====== Text section ======
Please run the following cell to import some base classes for implementation (no matter whether you use colab).

In [None]:
from collections import deque
from torch.utils.data import DataLoader
from tqdm.autonotebook import tqdm

import numpy as np
import os
import time
import torch
import torch.nn as nn
import torch.nn.functional as F
import torchvision

from utils import save_model, load_model, train_set, val_set

seed = 42
np.random.seed(seed)
torch.manual_seed(seed)
torch.cuda.manual_seed(seed)
torch.backends.cudnn.deterministic = True

device = torch.device(
    "cuda") if torch.cuda.is_available() else torch.device("cpu")

## VAE Model

Complete the conditional VAE model with structure shown in doc strings.

**Hint**: we usually output logarithm standard deviation.

In [None]:
class CVAE(nn.Module):
    def __init__(self, img_size, label_size, latent_size, hidden_size):
        super(CVAE, self).__init__()
        self.img_size = img_size  # (C, H, W)
        self.label_size = label_size
        self.latent_size = latent_size
        self.hidden_size = hidden_size
        
        # Encoder.
        '''
        img   -> fc  ->                   -> fc -> mean    
                        concat -> encoder                  -> z
        label -> fc  ->                   -> fc -> logstd 
        '''
        ##############################################################################
        #                  TODO: You need to complete the code here                  #
        ##############################################################################
        # YOUR CODE HERE
        raise NotImplementedError()
        ##############################################################################
        #                              END OF YOUR CODE                              #
        ##############################################################################
        
        # Decoder.
        '''
        latent -> fc ->
                         concat -> decoder -> reconstruction
        label  -> fc ->
        '''
        ##############################################################################
        #                  TODO: You need to complete the code here                  #
        ##############################################################################
        # YOUR CODE HERE
        raise NotImplementedError()
        ##############################################################################
        #                              END OF YOUR CODE                              #
        ##############################################################################

    def encode_param(self, x, y):
        # compute mu and logstd of p(z|x, y)
======
In the notebook excerpt above, what does the hint say the model usually outputs?
====== Records supplied ======
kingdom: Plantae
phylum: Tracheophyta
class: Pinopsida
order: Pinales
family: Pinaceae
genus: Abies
======
====== Records supplied ======
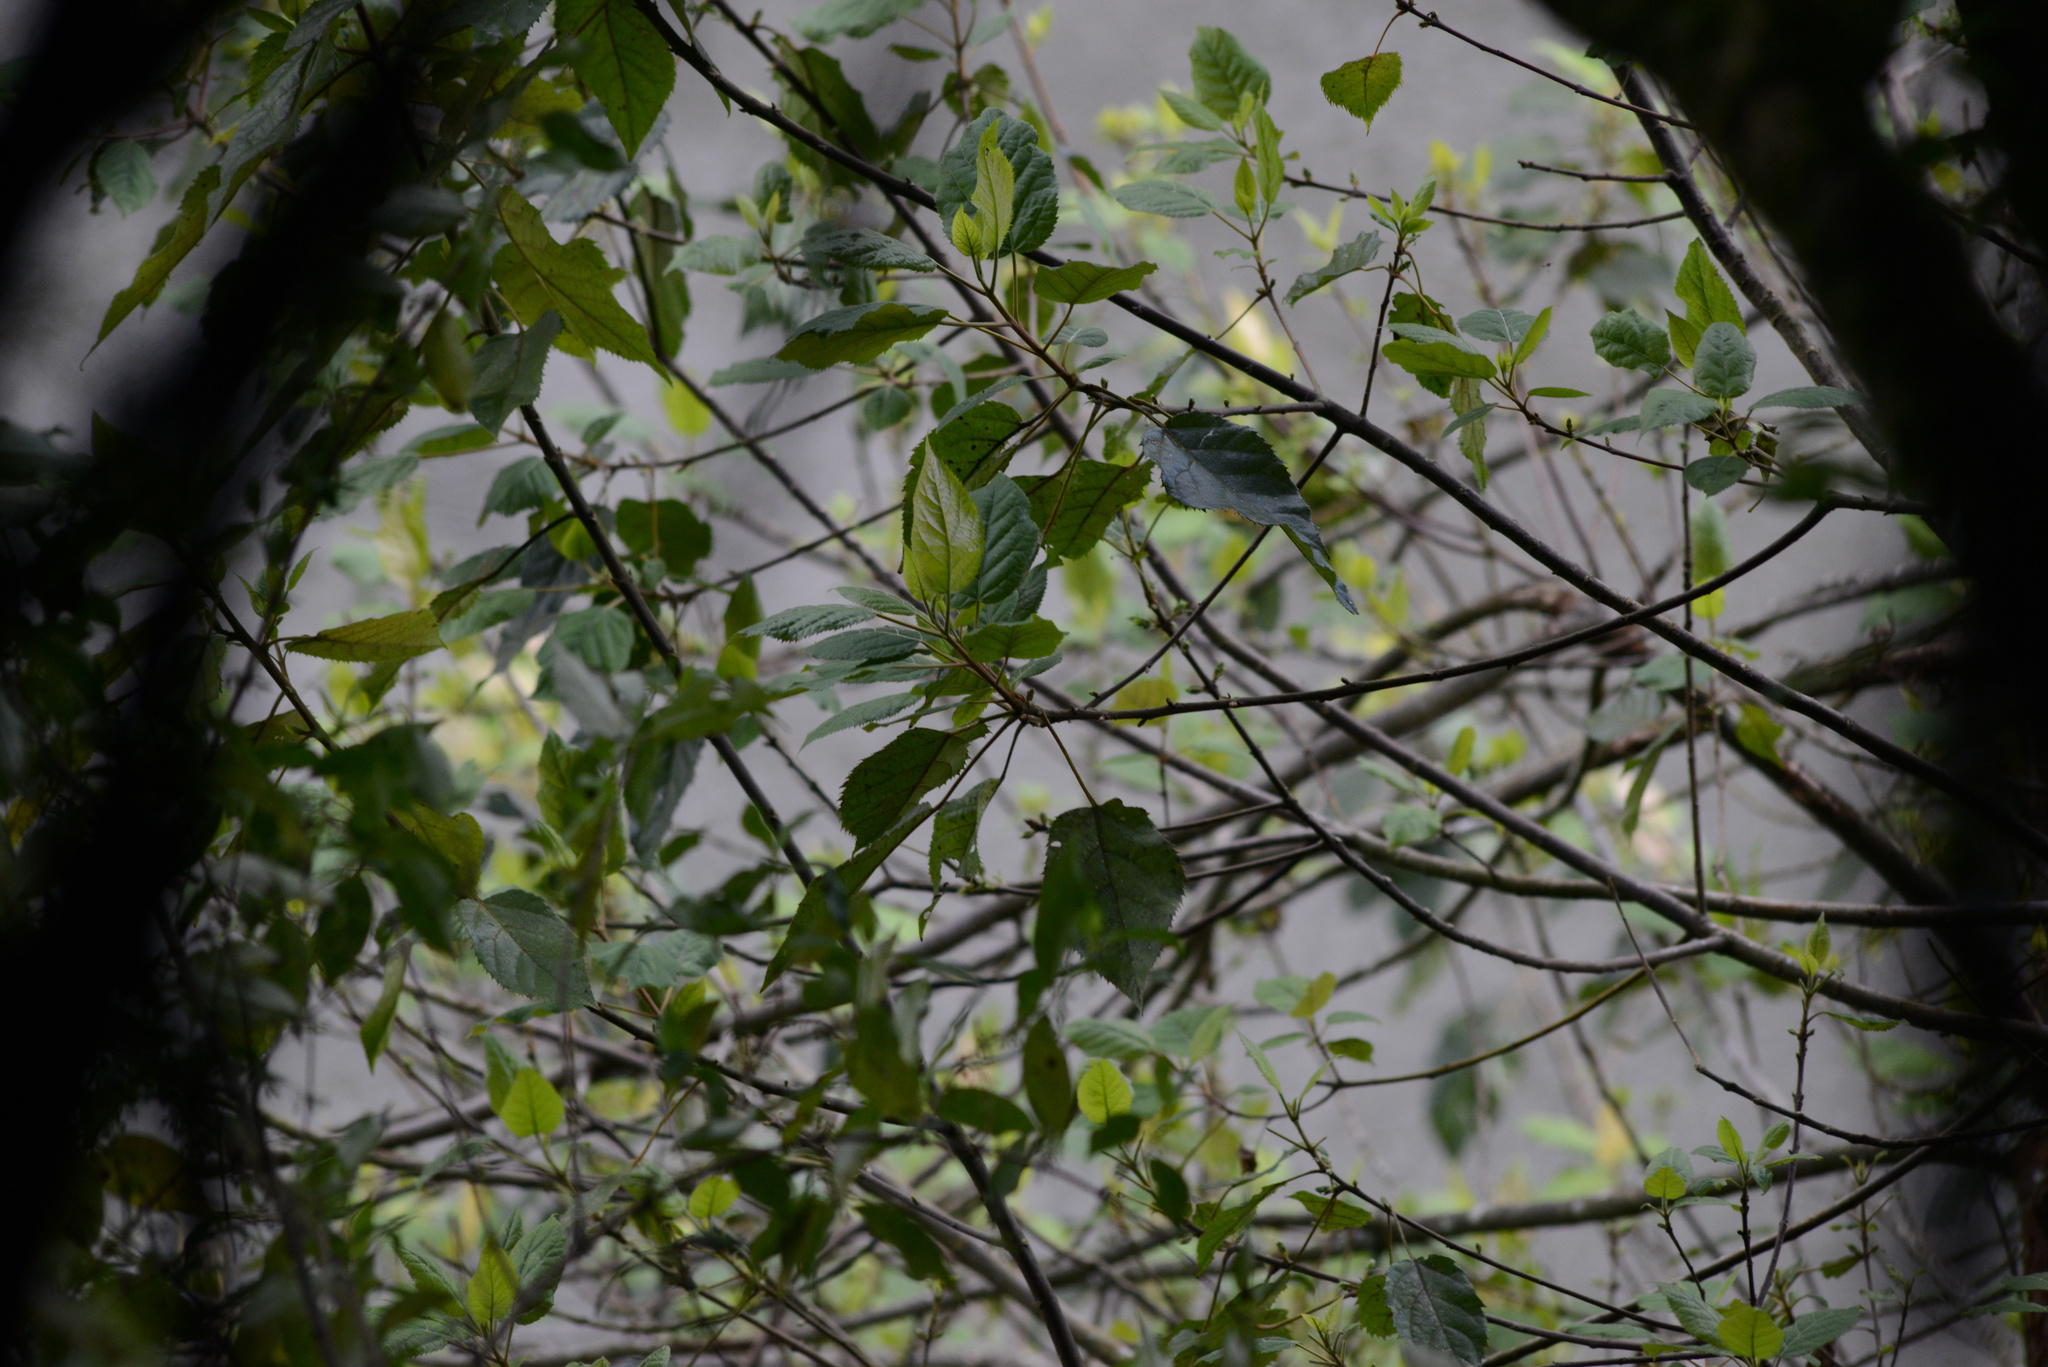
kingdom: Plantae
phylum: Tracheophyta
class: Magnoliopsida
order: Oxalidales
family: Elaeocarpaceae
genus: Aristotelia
======
— Answer for the task —
The logarithm standard deviation.